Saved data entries
======
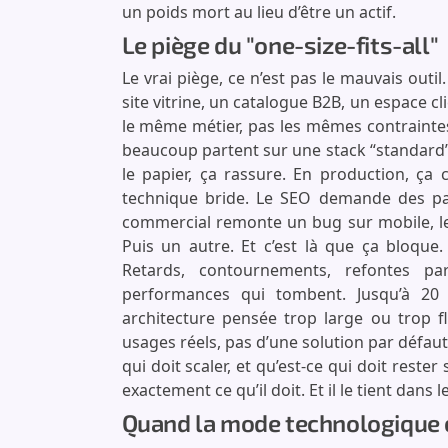
un poids mort au lieu d’être un actif.
Le piège du "one-size-fits-all"
Le vrai piège, ce n’est pas le mauvais outil.
site vitrine, un catalogue B2B, un espace cli
le même métier, pas les mêmes contraintes
beaucoup partent sur une stack “standard”,
le papier, ça rassure. En production, ça 
technique bride. Le SEO demande des pag
commercial remonte un bug sur mobile, le
Puis un autre. Et c’est là que ça bloque.
Retards, contournements, refontes part
performances qui tombent. Jusqu’à 20
architecture pensée trop large ou trop flo
usages réels, pas d’une solution par défaut
qui doit scaler, et qu’est-ce qui doit rester 
exactement ce qu’il doit. Et il le tient dans 
Quand la mode technologique 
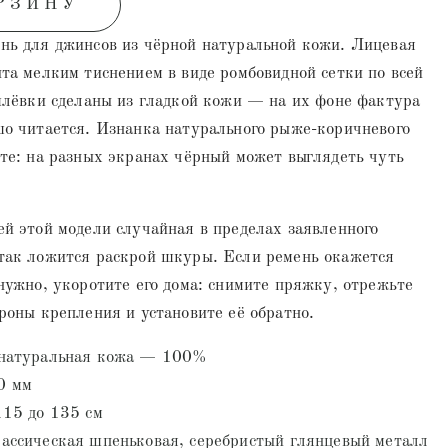
РЗИНУ
нь для джинсов из чёрной натуральной кожи. Лицевая
та мелким тиснением в виде ромбовидной сетки по всей
шлёвки сделаны из гладкой кожи — на их фоне фактура
шо читается. Изнанка натурального рыже-коричневого
те: на разных экранах чёрный может выглядеть чуть
й этой модели случайная в пределах заявленного
так ложится раскрой шкуры. Если ремень окажется
нужно, укоротите его дома: снимите пряжку, отрежьте
роны крепления и установите её обратно.
 натуральная кожа — 100%
0 мм
115 до 135 см
ассическая шпеньковая, серебристый глянцевый металл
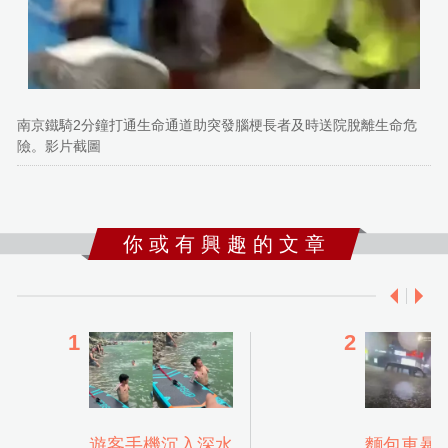
南京鐵騎2分鐘打通生命通道助突發腦梗長者及時送院脫離生命危
險。影片截圖
你 或 有 興 趣 的 文 章
遊客手機沉入深水
麵包車暴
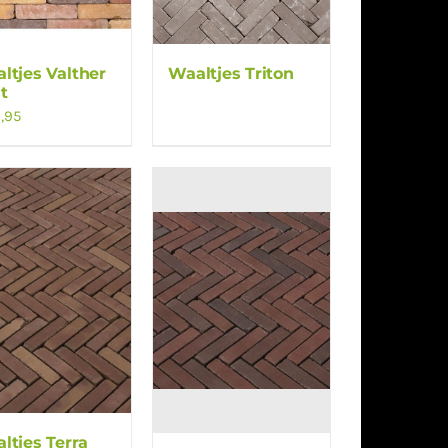
ltjes Valther
Waaltjes Triton
t
,95
ltjes Terra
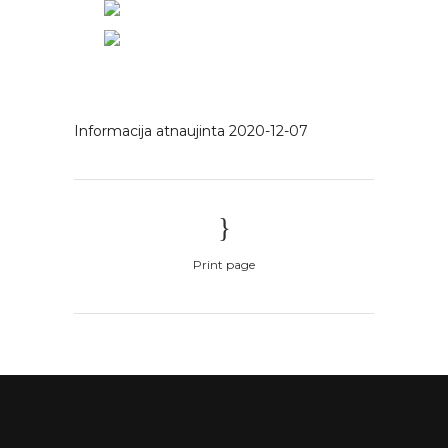
Informacija atnaujinta 2020-12-07
Print page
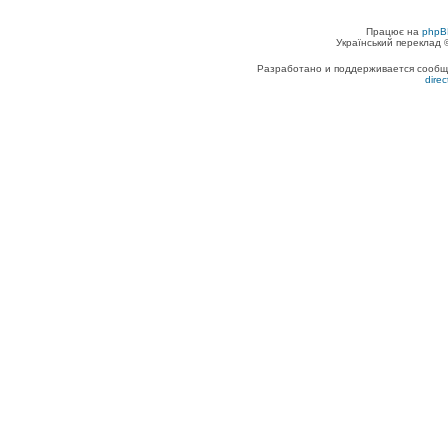
Працює на
phpB
Український переклад
Разработано и поддерживается сообщес
dire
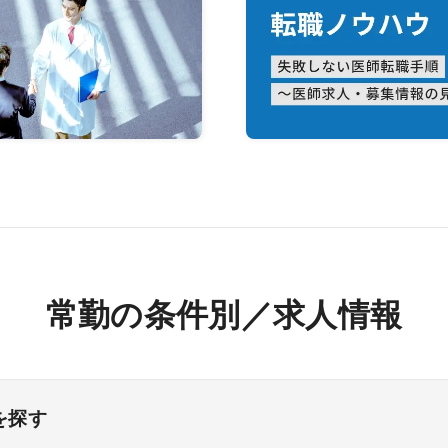
常勤の条件別／求人情報
を探す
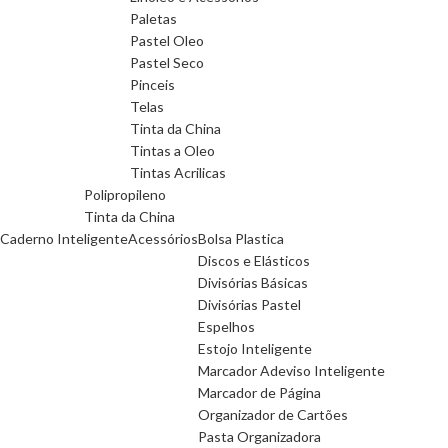
Paletas
Pastel Oleo
Pastel Seco
Pinceis
Telas
Tinta da China
Tintas a Oleo
Tintas Acrilicas
Polipropileno
Tinta da China
Caderno Inteligente
Acessórios
Bolsa Plastica
Discos e Elásticos
Divisórias Básicas
Divisórias Pastel
Espelhos
Estojo Inteligente
Marcador Adeviso Inteligente
Marcador de Página
Organizador de Cartões
Pasta Organizadora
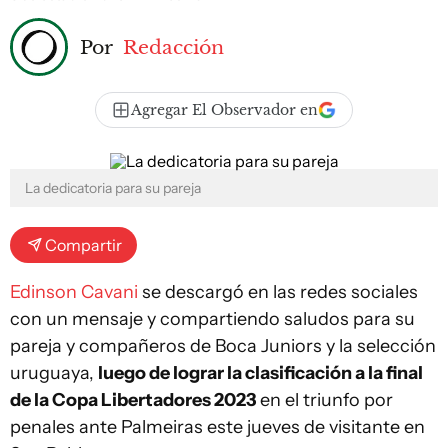
Por
Redacción
Agregar El Observador en
La dedicatoria para su pareja
Compartir
Edinson Cavani
se descargó en las redes sociales
con un mensaje y compartiendo saludos para su
pareja y compañeros de Boca Juniors y la selección
uruguaya,
luego de lograr la clasificación a la final
de la Copa Libertadores 2023
en el triunfo por
penales ante Palmeiras este jueves de visitante en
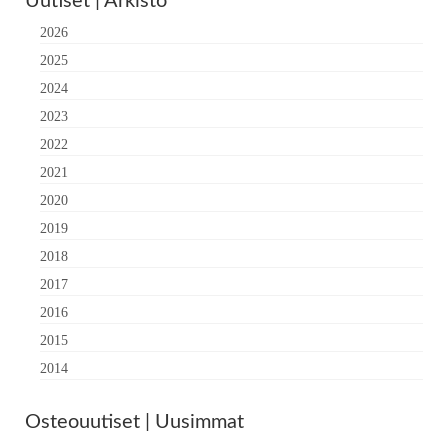
Uutiset | Arkisto
2026
2025
2024
2023
2022
2021
2020
2019
2018
2017
2016
2015
2014
Osteouutiset | Uusimmat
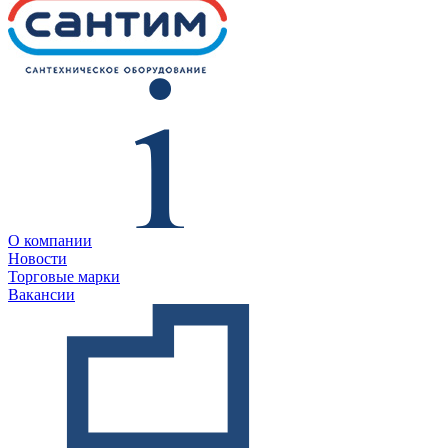
О компании
Новости
Торговые марки
Вакансии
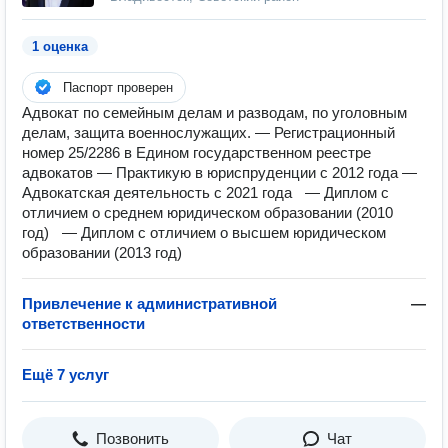
1 оценка
Паспорт проверен
Адвокат по семейным делам и разводам, по уголовным
делам, защита военнослужащих. — Регистрационный
номер 25/2286 в Едином государственном реестре
адвокатов — Практикую в юриспруденции с 2012 года —
Адвокатская деятельность с 2021 года — Диплом с
отличием о среднем юридическом образовании (2010
год) — Диплом с отличием о высшем юридическом
образовании (2013 год)
Привлечение к административной
—
ответственности
Ещё 7 услуг
Позвонить
Чат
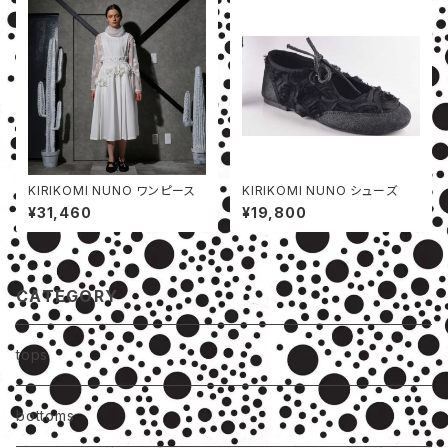
KIRIKOMI NUNO ワンピース
KIRIKOMI NUNO シューズ
¥31,460
¥19,800
CATEGORY
tops
bottoms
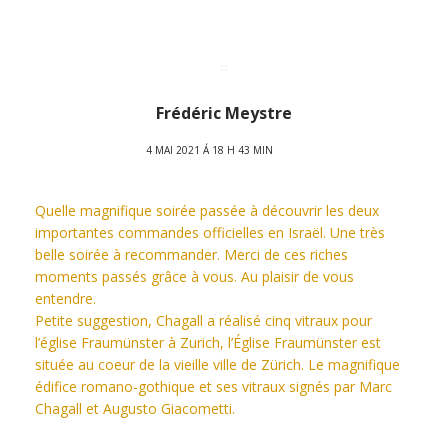
Frédéric Meystre
4 MAI 2021 Á 18 H 43 MIN
Quelle magnifique soirée passée à découvrir les deux
importantes commandes officielles en Israël. Une très
belle soirée à recommander. Merci de ces riches
moments passés grâce à vous. Au plaisir de vous
entendre.
Petite suggestion, Chagall a réalisé cinq vitraux pour
l’église Fraumünster à Zurich, l’Église Fraumünster est
située au coeur de la vieille ville de Zürich. Le magnifique
édifice romano-gothique et ses vitraux signés par Marc
Chagall et Augusto Giacometti.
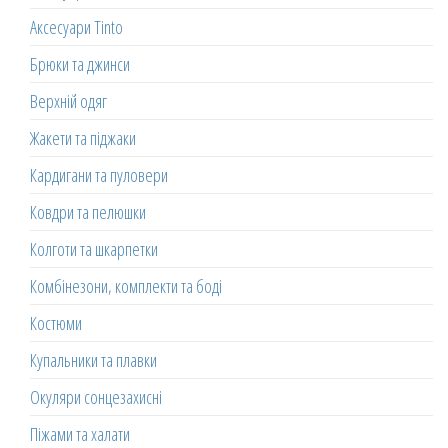
Аксесуари Tinto
Брюки та джинси
Верхній одяг
Жакети та піджаки
Кардигани та пуловери
Ковдри та пелюшки
Колготи та шкарпетки
Комбінезони, комплекти та боді
Костюми
Купальники та плавки
Окуляри сонцезахисні
Піжами та халати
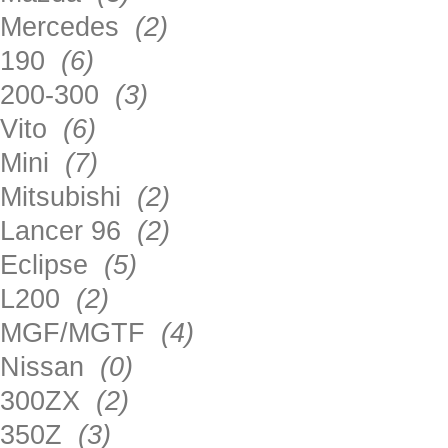
Mercedes
(2)
190
(6)
200-300
(3)
Vito
(6)
Mini
(7)
Mitsubishi
(2)
Lancer 96
(2)
Eclipse
(5)
L200
(2)
MGF/MGTF
(4)
Nissan
(0)
300ZX
(2)
350Z
(3)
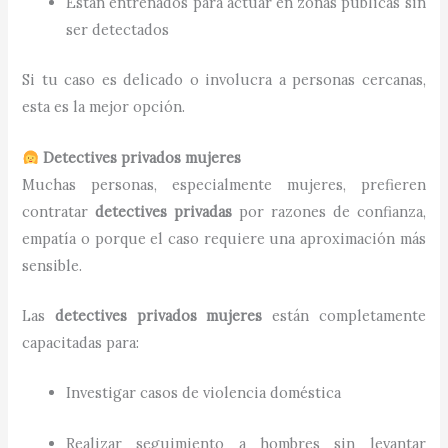
Están entrenados para actuar en zonas públicas sin
ser detectados
Si tu caso es delicado o involucra a personas cercanas,
esta es la mejor opción.
Detectives privados mujeres
Muchas personas, especialmente mujeres, prefieren
contratar
detectives privadas
por razones de confianza,
empatía o porque el caso requiere una aproximación más
sensible.
Las
detectives privados mujeres
están completamente
capacitadas para:
Investigar casos de violencia doméstica
Realizar seguimiento a hombres sin levantar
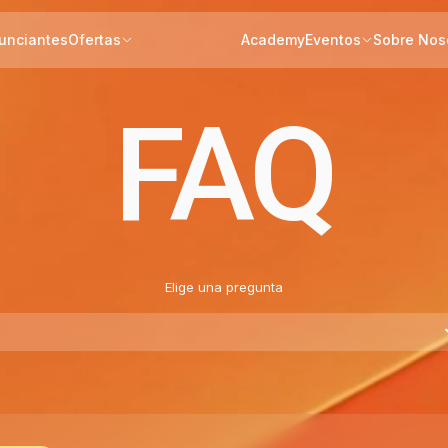
unciantes
Ofertas
Academy
Eventos
Sobre Nos
FAQ
Elige una pregunta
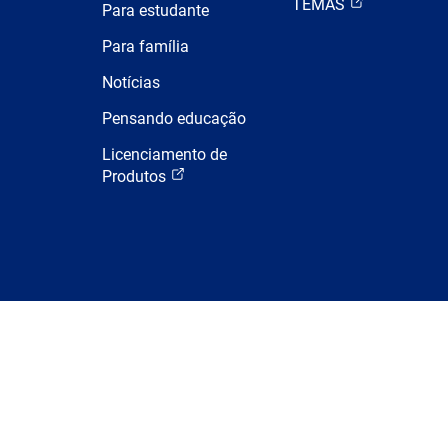
TEMAS
Para estudante
Para família
Notícias
Pensando educação
Licenciamento de
Produtos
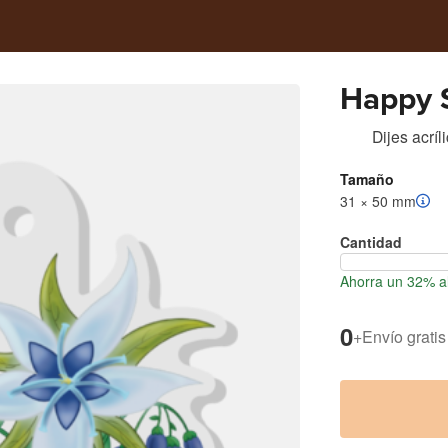
Happy 
Dijes acríl
Tamaño
31 × 50 mm
Cantidad
Ahorra un 32% al
0
+
Envío gratis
======
ASSIGNMENT →
When you copy the entries above, keep every word exactly and omit the images.

WRITTEN ANSWER →
un poids mort au lieu d’être un actif.
Le piège du "one-size-fits-all"
Le vrai piège, ce n’est pas le mauvais outil.
site vitrine, un catalogue B2B, un espace cli
le même métier, pas les mêmes contraintes
beaucoup partent sur une stack “standard”,
le papier, ça rassure. En production, ça 
technique bride. Le SEO demande des pag
commercial remonte un bug sur mobile, le
Puis un autre. Et c’est là que ça bloque.
Retards, contournements, refontes part
performances qui tombent. Jusqu’à 20
architecture pensée trop large ou trop flo
usages réels, pas d’une solution par défaut
qui doit scaler, et qu’est-ce qui doit rester 
exactement ce qu’il doit. Et il le tient dans 
Quand la mode technologique 
РЗИНУ
нь для джинсов из чёрной натуральной кожи. Лицевая
та мелким тиснением в виде ромбовидной сетки по всей
шлёвки сделаны из гладкой кожи — на их фоне фактура
шо читается. Изнанка натурального рыже-коричневого
те: на разных экранах чёрный может выглядеть чуть
й этой модели случайная в пределах заявленного
так ложится раскрой шкуры. Если ремень окажется
нужно, укоротите его дома: снимите пряжку, отрежьте
роны крепления и установите её обратно.
 натуральная кожа — 100%
0 мм
115 до 135 см
ассическая шпеньковая, серебристый глянцевый металл
南京鐵騎2分鐘打通生命通道助突發腦梗長者及時送院脫離生命危
險。影片截圖
你 或 有 興 趣 的 文 章
遊客手機沉入深水
麵包車暴
ltjes Valther
Waaltjes Triton
t
,95
ltjes Terra
Informacija atnaujinta 2020-12-07
Print page
Працює на
phpB
Український переклад
Разработано и поддерживается сообщес
dire
常勤の条件別／求人情報
を探す
Paletas
Pastel Oleo
Pastel Seco
Pinceis
Telas
Tinta da China
Tintas a Oleo
Tintas Acrilicas
Polipropileno
Tinta da China
Caderno Inteligente
Acessórios
Bolsa Plastica
Discos e Elásticos
Divisórias Básicas
Divisórias Pastel
Espelhos
Estojo Inteligente
Marcador Adeviso Inteligente
Marcador de Página
Organizador de Cartões
Pasta Organizadora
Por
Redacción
Agregar El Observador en
La dedicatoria para su pareja
Compartir
Edinson Cavani
se descargó en las redes sociales
con un mensaje y compartiendo saludos para su
pareja y compañeros de Boca Juniors y la selección
uruguaya,
luego de lograr la clasificación a la final
de la Copa Libertadores 2023
en el triunfo por
penales ante Palmeiras este jueves de visitante en
Uutiset | Arkisto
2026
2025
2024
2023
2022
2021
2020
2019
2018
2017
2016
2015
2014
Osteouutiset | Uusimmat
О компании
Новости
Торговые марки
Вакансии
1 оценка
Паспорт проверен
Адвокат по семейным делам и разводам, по уголовным
делам, защита военнослужащих. — Регистрационный
номер 25/2286 в Едином государственном реестре
адвокатов — Практикую в юриспруденции с 2012 года —
Адвокатская деятельность с 2021 года — Диплом с
отличием о среднем юридическом образовании (2010
год) — Диплом с отличием о высшем юридическом
образовании (2013 год)
Привлечение к административной
—
ответственности
Ещё 7 услуг
Позвонить
Чат
KIRIKOMI NUNO ワンピース
KIRIKOMI NUNO シューズ
¥31,460
¥19,800
CATEGORY
tops
bottoms
Frédéric Meystre
4 MAI 2021 Á 18 H 43 MIN
Quelle magnifique soirée passée à découvrir les deux
importantes commandes officielles en Israël. Une très
belle soirée à recommander. Merci de ces riches
moments passés grâce à vous. Au plaisir de vous
entendre.
Petite suggestion, Chagall a réalisé cinq vitraux pour
l’église Fraumünster à Zurich, l’Église Fraumünster est
située au coeur de la vieille ville de Zürich. Le magnifique
édifice romano-gothique et ses vitraux signés par Marc
Chagall et Augusto Giacometti.
Аксесуари Tinto
Брюки та джинси
Верхній одяг
Жакети та піджаки
Кардигани та пуловери
Ковдри та пелюшки
Колготи та шкарпетки
Комбінезони, комплекти та боді
Костюми
Купальники та плавки
Окуляри сонцезахисні
Піжами та халати
Mercedes
(2)
190
(6)
200-300
(3)
Vito
(6)
Mini
(7)
Mitsubishi
(2)
Lancer 96
(2)
Eclipse
(5)
L200
(2)
MGF/MGTF
(4)
Nissan
(0)
300ZX
(2)
350Z
(3)
Están entrenados para actuar en zonas públicas sin
ser detectados
Si tu caso es delicado o involucra a personas cercanas,
esta es la mejor opción.
Detectives privados mujeres
Muchas personas, especialmente mujeres, prefieren
contratar
detectives privadas
por razones de confianza,
empatía o porque el caso requiere una aproximación más
sensible.
Las
detectives privados mujeres
están completamente
capacitadas para:
Investigar casos de violencia doméstica
Realizar seguimiento a hombres sin levantar
unciantes
Ofertas
Academy
Eventos
Sobre Nos
FAQ
Elige una pregunta
TEMAS
Para estudante
Para família
Notícias
Pensando educação
Licenciamento de
Produtos
Happy 
Dijes acríl
Tamaño
31 × 50 mm
Cantidad
Ahorra un 32% al
0
+
Envío gratis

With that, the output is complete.